The
world of social media and technological boom is taking us to loneliness. This is something that has become a common notion today, and people are turning to AI chatbots for advice. But what if there is a 25 per cent chance that you will not receive the right advice, especially if it is related to relationships? Anthropic has published a study that found thousands of people are turning to its Claude chatbot for personal life decisions. The tech company analysed the chats of nearly one million users between March and April 2026. Here’s everything the study found:
Most Advice Queries Focus On These Four Key Areas
As per the
Anthropic study, Claude users were not just using it for information but for decision-making in real life. Out of nearly 38,000 guidance-related chats, nearly 75 per cent of users were concentrated in just four categories. The conversations with Claude AI related to health and wellness accounted for 27 per cent, followed by career and professional queries at 26 per cent. While the relationship-related conversations accounted for 12 per cent and the financial concerns contributed 11 per cent. This calculation shows how AI is increasingly being used for everyday life choices.

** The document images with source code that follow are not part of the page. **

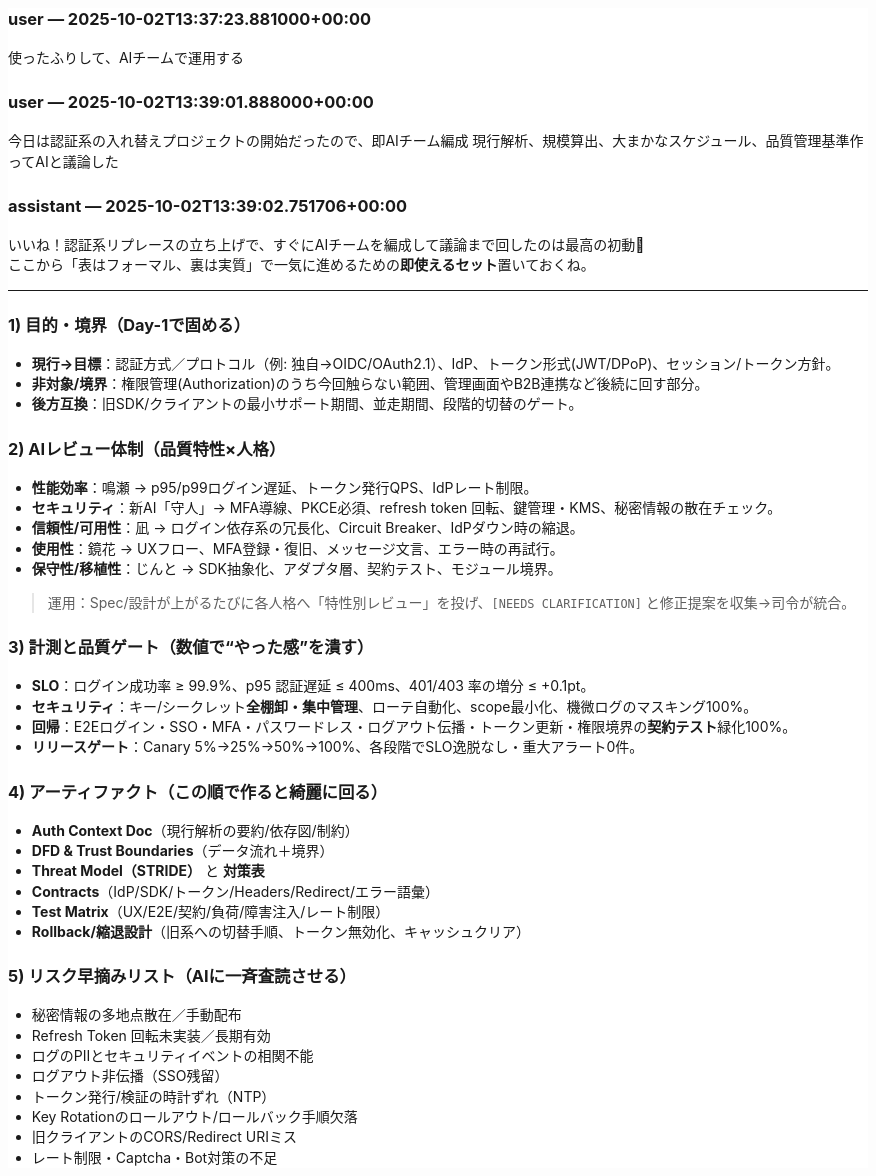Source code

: ### user — 2025-10-02T13:37:23.881000+00:00

使ったふりして、AIチームで運用する

### user — 2025-10-02T13:39:01.888000+00:00

今日は認証系の入れ替えプロジェクトの開始だったので、即AIチーム編成
現行解析、規模算出、大まかなスケジュール、品質管理基準作ってAIと議論した

### assistant — 2025-10-02T13:39:02.751706+00:00

いいね！認証系リプレースの立ち上げで、すぐにAIチームを編成して議論まで回したのは最高の初動👏  
ここから「表はフォーマル、裏は実質」で一気に進めるための**即使えるセット**置いておくね。

---

### 1) 目的・境界（Day-1で固める）
- **現行→目標**：認証方式／プロトコル（例: 独自→OIDC/OAuth2.1）、IdP、トークン形式(JWT/DPoP)、セッション/トークン方針。
- **非対象/境界**：権限管理(Authorization)のうち今回触らない範囲、管理画面やB2B連携など後続に回す部分。
- **後方互換**：旧SDK/クライアントの最小サポート期間、並走期間、段階的切替のゲート。

### 2) AIレビュー体制（品質特性×人格）
- **性能効率**：鳴瀬 → p95/p99ログイン遅延、トークン発行QPS、IdPレート制限。
- **セキュリティ**：新AI「守人」→ MFA導線、PKCE必須、refresh token 回転、鍵管理・KMS、秘密情報の散在チェック。
- **信頼性/可用性**：凪 → ログイン依存系の冗長化、Circuit Breaker、IdPダウン時の縮退。
- **使用性**：鏡花 → UXフロー、MFA登録・復旧、メッセージ文言、エラー時の再試行。
- **保守性/移植性**：じんと → SDK抽象化、アダプタ層、契約テスト、モジュール境界。

> 運用：Spec/設計が上がるたびに各人格へ「特性別レビュー」を投げ、`[NEEDS CLARIFICATION]` と修正提案を収集→司令が統合。

### 3) 計測と品質ゲート（数値で“やった感”を潰す）
- **SLO**：ログイン成功率 ≥ 99.9%、p95 認証遅延 ≤ 400ms、401/403 率の増分 ≤ +0.1pt。
- **セキュリティ**：キー/シークレット**全棚卸・集中管理**、ローテ自動化、scope最小化、機微ログのマスキング100%。
- **回帰**：E2Eログイン・SSO・MFA・パスワードレス・ログアウト伝播・トークン更新・権限境界の**契約テスト**緑化100%。
- **リリースゲート**：Canary 5%→25%→50%→100%、各段階でSLO逸脱なし・重大アラート0件。

### 4) アーティファクト（この順で作ると綺麗に回る）
- **Auth Context Doc**（現行解析の要約/依存図/制約）
- **DFD & Trust Boundaries**（データ流れ＋境界）
- **Threat Model（STRIDE）** と **対策表**
- **Contracts**（IdP/SDK/トークン/Headers/Redirect/エラー語彙）
- **Test Matrix**（UX/E2E/契約/負荷/障害注入/レート制限）
- **Rollback/縮退設計**（旧系への切替手順、トークン無効化、キャッシュクリア）

### 5) リスク早摘みリスト（AIに一斉査読させる）
- 秘密情報の多地点散在／手動配布  
- Refresh Token 回転未実装／長期有効  
- ログのPIIとセキュリティイベントの相関不能  
- ログアウト非伝播（SSO残留）  
- トークン発行/検証の時計ずれ（NTP）  
- Key Rotationのロールアウト/ロールバック手順欠落  
- 旧クライアントのCORS/Redirect URIミス  
- レート制限・Captcha・Bot対策の不足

Can Claude AI Show Sycophancy Tendencies?
Anthropic concluded that nearly nine per cent of Claude users included sycophantic behaviour, which simply means that AI can prioritise flattering conversations and validate your beliefs over truth and accurate information. In a way, it promotes the users’

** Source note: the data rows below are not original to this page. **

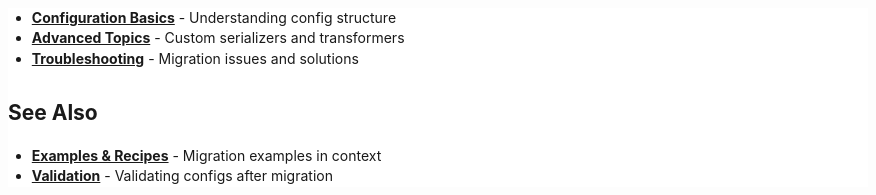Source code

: - **[Configuration Basics](Configuration-Basics)** - Understanding config structure
- **[Advanced Topics](Advanced-Topics)** - Custom serializers and transformers
- **[Troubleshooting](Troubleshooting)** - Migration issues and solutions

## See Also

- **[Examples & Recipes](Examples-and-Recipes)** - Migration examples in context
- **[Validation](Validation)** - Validating configs after migration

delusional behaviour. While millions of users are active on Claude AI, even nine per cent encourage sycophantic tendencies that may leave a huge impact on users. It is concerning that nearly 25 per cent of all the relationship-related conversations had sycophantic issues. In simple words, out of every four pieces of advice given to the users, one was inaccurate and pushed users towards delusion. Moreover, when users pushed back the sycophantic responses, they doubled. To fix these issues, Anthropic claims that it trained its Claude Opus 4.7 and Mythos Preview using specially designed cases focused on relationship advice. Moreover, the American tech giant notes that these updates have reduced sycophancy in relationship conversations.
What lies ahead is our decision to depend less on
AI tools and talk more with real humans to discuss our issues. Rather than depending upon the machine, it is often advised to go to career counsellors or therapists for the real-world solution, not AI that can be misleading at times.